Campaign commercials for Giannoulias feature Obama making stump speeches about how wonderful he is and kind of push him to the background.  If he wins, it will be seen as proof that Obama is not a liability to candidates.  If he flops, Rahmbo will return to Washington.

An Emanuel campaign effectively kneecaps Guitierez's campaign.  Rahmbo moves too quickly, he was the head of Daley's Hispanic patronage army, so he likely has lots of favors he can call in to sew up the Hispanic block.  Tom Dart is Daley's friend, and while he doesn't get along with Madigan, Madigan has given his blessing.  Faced with a bigger pain in the ass gunning for the biggest city in Illinois, Madigan will start shifting resources towards Dart to try to beat this guy.

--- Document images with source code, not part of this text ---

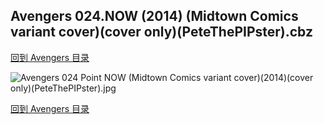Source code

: ## Avengers 024.NOW (2014) (Midtown Comics variant cover)(cover only)(PeteThePIPster).cbz


[回到 Avengers 目录](https://github.com/alicewish/markdown/blob/master/series/Avengers.md)


![Avengers 024 Point NOW (Midtown Comics variant cover)(2014)(cover only)(PeteThePIPster).jpg](https://wx1.sinaimg.cn/large/6a9fdecaly1fr0rc4wufrj20zk1ite6r.jpg)

[回到 Avengers 目录](https://github.com/alicewish/markdown/blob/master/series/Avengers.md)

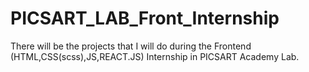 # PICSART_LAB_Front_Internship

There will be the projects that I will do during 
the Frontend (HTML,CSS(scss),JS,REACT.JS) Internship in
PICSART Academy Lab.
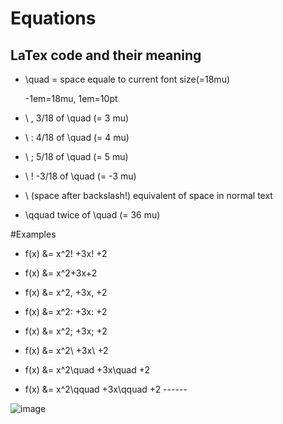 # Equations 

## LaTex code and their meaning
- \quad = space equale to current font size(=18mu)

    -1em=18mu, 1em=10pt
    
- \ ,	3/18 of \quad (= 3 mu)

- \ :	4/18 of \quad (= 4 mu)

- \ ;	5/18 of \quad (= 5 mu)

- \ !	-3/18 of \quad (= -3 mu)

- \ (space after backslash!)	equivalent of space in normal text

- \qquad	twice of \quad (= 36 mu)

#Examples

- f(x) &= x^2\! +3x\! +2             

- f(x) &= x^2+3x+2                         

- f(x) &= x^2\, +3x\, +2                   

- f(x) &= x^2\: +3x\: +2                   

- f(x) &= x^2\; +3x\; +2                   

- f(x) &= x^2\ +3x\ +2                     

- f(x) &= x^2\quad +3x\quad +2             

- f(x) &= x^2\qquad +3x\qquad +2             ------

![image](https://user-images.githubusercontent.com/95879150/203902867-caf68c13-20a8-43fd-942d-c9c7b22739be.png)






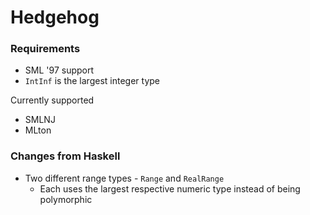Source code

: 
# Hedgehog

### Requirements

- SML '97 support
- `IntInf` is the largest integer type

Currently supported

- SMLNJ
- MLton

### Changes from Haskell

- Two different range types - `Range` and `RealRange`
  + Each uses the largest respective numeric type instead of being polymorphic


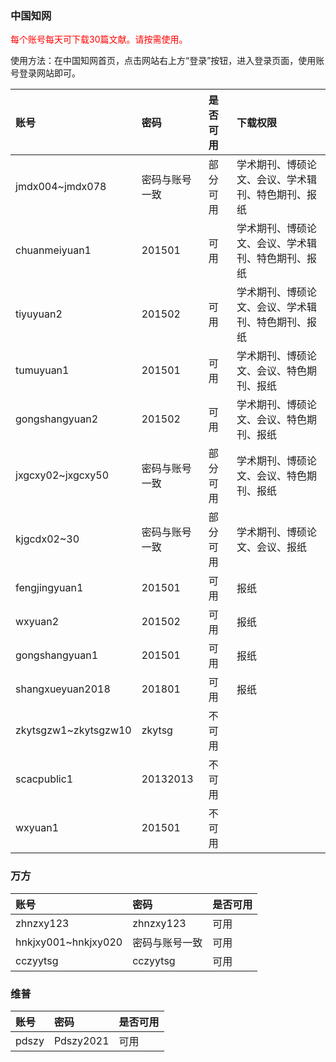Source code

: ### 中国知网

<font
color="red">
每个账号每天可下载30篇文献。请按需使用。
</font>

使用方法：在中国知网首页，点击网站右上方“登录”按钮，进入登录页面，使用账号登录网站即可。

| 账号                 | 密码           | 是否可用 | 下载权限                                           |
| :------------------- | :------------- | :------- | :------------------------------------------------- |
| jmdx004~jmdx078      | 密码与账号一致 | 部分可用 | 学术期刊、博硕论文、会议、学术辑刊、特色期刊、报纸 |
| chuanmeiyuan1        | 201501         | 可用     | 学术期刊、博硕论文、会议、学术辑刊、特色期刊、报纸 |
| tiyuyuan2            | 201502         | 可用     | 学术期刊、博硕论文、会议、学术辑刊、特色期刊、报纸 |
| tumuyuan1            | 201501         | 可用     | 学术期刊、博硕论文、会议、特色期刊、报纸           |
| gongshangyuan2       | 201502         | 可用     | 学术期刊、博硕论文、会议、特色期刊、报纸           |
| jxgcxy02~jxgcxy50    | 密码与账号一致 | 部分可用 | 学术期刊、博硕论文、会议、特色期刊、报纸           |
| kjgcdx02~30          | 密码与账号一致 | 部分可用 | 学术期刊、博硕论文、会议、报纸                     |
| fengjingyuan1        | 201501         | 可用     | 报纸                                               |
| wxyuan2              | 201502         | 可用     | 报纸                                               |
| gongshangyuan1       | 201501         | 可用     | 报纸                                               |
| shangxueyuan2018     | 201801         | 可用     | 报纸                                               |
| zkytsgzw1~zkytsgzw10 | zkytsg         | 不可用   |                                                    |
| scacpublic1          | 20132013       | 不可用   |                                                    |
| wxyuan1              | 201501         | 不可用   |                                                    |


### 万方

| 账号                | 密码           | 是否可用 |
| :------------------ | :------------- | :------- |
| zhnzxy123           | zhnzxy123      | 可用     |
| hnkjxy001~hnkjxy020 | 密码与账号一致 | 可用     |
| cczyytsg            | cczyytsg       | 可用     |

### 维普

| 账号  | 密码      | 是否可用 |
| :---- | :-------- | :------- |
| pdszy | Pdszy2021 | 可用     |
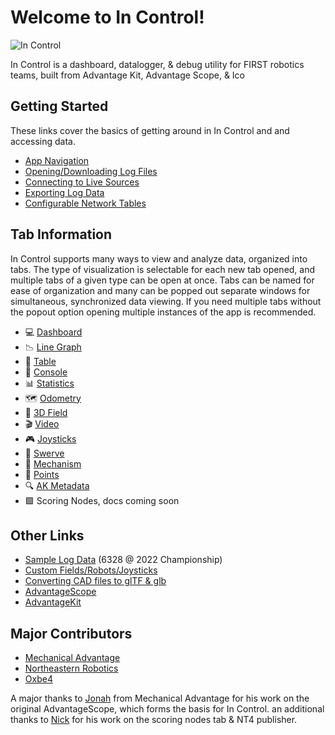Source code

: # Welcome to In Control!

![In Control](/docs/resources/logo-black.png)

In Control is a dashboard, datalogger, & debug utility for FIRST robotics teams, built from Advantage Kit, Advantage 
Scope, & Ico

## Getting Started

These links cover the basics of getting around in In Control and and accessing data.

- [App Navigation](/docs/NAVIGATION.md)
- [Opening/Downloading Log Files](/docs/OPEN-FILE.md)
- [Connecting to Live Sources](/docs/OPEN-LIVE.md)
- [Exporting Log Data](/docs/EXPORT.md)
- [Configurable Network Tables](/docs/NT4CONFIGURABLE.md)

## Tab Information

In Control supports many ways to view and analyze data, organized into tabs. The type of visualization is selectable for
each new tab opened, and multiple tabs of a given type can be open at once. Tabs can be named for ease of organization 
and many can be popped out separate windows for simultaneous, synchronized data viewing. If you need multiple tabs 
without the popout option opening multiple instances of the app is recommended.

- 💻 [Dashboard](/docs/tabs/DASHBOARD.md)
- 📉 [Line Graph](/docs/tabs/LINE-GRAPH.md)
- 🔢 [Table](/docs/tabs/TABLE.md)
- 💬 [Console](/docs/tabs/CONSOLE.md)
- 📊 [Statistics](/docs/tabs/STATISTICS.md)
- 🗺 [Odometry](/docs/tabs/ODOMETRY.md)
- 👀 [3D Field](/docs/tabs/3D-FIELD.md)
- 🎬 [Video](/docs/tabs/VIDEO.md)
- 🎮 [Joysticks](/docs/tabs/JOYSTICKS.md)
- 🦀 [Swerve](/docs/tabs/SWERVE.md)
- 🦾 [Mechanism](/docs/tabs/MECHANISM.md)
- 🔵 [Points](/docs/tabs/POINTS.md)
- 🔍 [AK Metadata](/docs/tabs/METADATA.md)
- 🟪 Scoring Nodes, docs coming soon

## Other Links

- [Sample Log Data](https://drive.google.com/drive/folders/14Bbp10csQPjh2VcApNM07lwt2v77-z_I?usp=share_link) (6328 @ 2022 Championship)
- [Custom Fields/Robots/Joysticks](/docs/CUSTOM-CONFIG.md)
- [Converting CAD files to glTF & glb](/docs/GLTF-CONVERT.md)
- [AdvantageScope](https://github.com/Mechanical-Advantage/AdvantageScope)
- [AdvantageKit](https://github.com/Mechanical-Advantage/AdvantageKit)

## Major Contributors

- [Mechanical Advantage](https://github.com/Mechanical-Advantage)
- [Northeastern Robotics](https://github.com/NE-Robotics)
- [Oxbe4](https://github.com/FRCTeam3044)

A major thanks to [Jonah](https://github.com/jwbonner) from Mechanical Advantage for his work on the original 
AdvantageScope, which forms the basis for In Control. an additional thanks to [Nick](https://github.com/nab138) for his 
work on the scoring nodes tab & NT4 publisher.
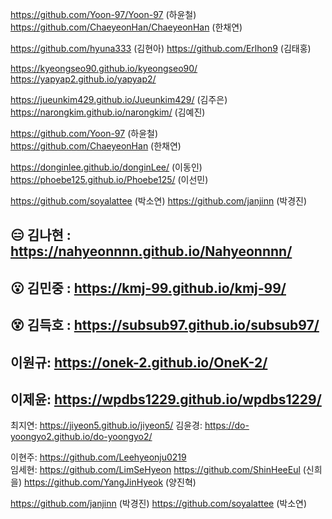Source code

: 
https://github.com/Yoon-97/Yoon-97 (하윤철)
https://github.com/ChaeyeonHan/ChaeyeonHan (한채연)

https://github.com/hyuna333 (김현아)
https://github.com/Erlhon9 (김태홍)


https://kyeongseo90.github.io/kyeongseo90/
https://yapyap2.github.io/yapyap2/


https://jueunkim429.github.io/Jueunkim429/ (김주은)  
https://narongkim.github.io/narongkim/ (김예진)  

https://github.com/Yoon-97 (하윤철)  
https://github.com/ChaeyeonHan (한채연)  


https://donginlee.github.io/donginLee/ (이동인)
https://phoebe125.github.io/Phoebe125/ (이선민)

https://github.com/soyalattee (박소연)
https://github.com/janjinn (박경진)


## 😑 김나현 : https://nahyeonnnn.github.io/Nahyeonnnn/

## 😮 김민중 : https://kmj-99.github.io/kmj-99/

## 😵 김득호 : https://subsub97.github.io/subsub97/

## 이원규: https://onek-2.github.io/OneK-2/

## 이제윤: https://wpdbs1229.github.io/wpdbs1229/

최지연: https://jiyeon5.github.io/jiyeon5/
김윤경: https://do-yoongyo2.github.io/do-yoongyo2/

이현주: https://github.com/Leehyeonju0219  
임세현: https://github.com/LimSeHyeon
https://github.com/ShinHeeEul (신희을)
https://github.com/YangJinHyeok (양진혁)

https://github.com/janjinn (박경진)
https://github.com/soyalattee (박소연)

That takes care of the Hispanic and white tribes in Chicago, what about the blacks?  With Triple J (Jesse Jackson Jr.) officially a street pizza, Meeks is still looking like the front runner, despite some comical competition.  Roland "Tombstone" Burris wants to run.  Burris has an ego the size of Canada.  Oak Woods Cemetery has a tombstone monument for him, and it's huge.  It features the word "trailblazer".  Burris likely chiseled it there himself.  Never mind that he ran for mayor back in 1995 and only got 36 percent of the vote, and that was before he became the flak catcher for Illinois D's in Congress.  Also talking is Carol Mosley Braun.  Braun was once famously described by Aaron Freeman as "the first politician to destroy their career without making any money".  Braun has a LOT of baggage, and if she makes it to the run-off, she's gonna get spanked.  The question is, can the black tribe have enough support to lift Meeks to the run-off?  Remember, getting people keyed up about politics is one thing.  Getting them to actually go to the voting booths is a whole other problem.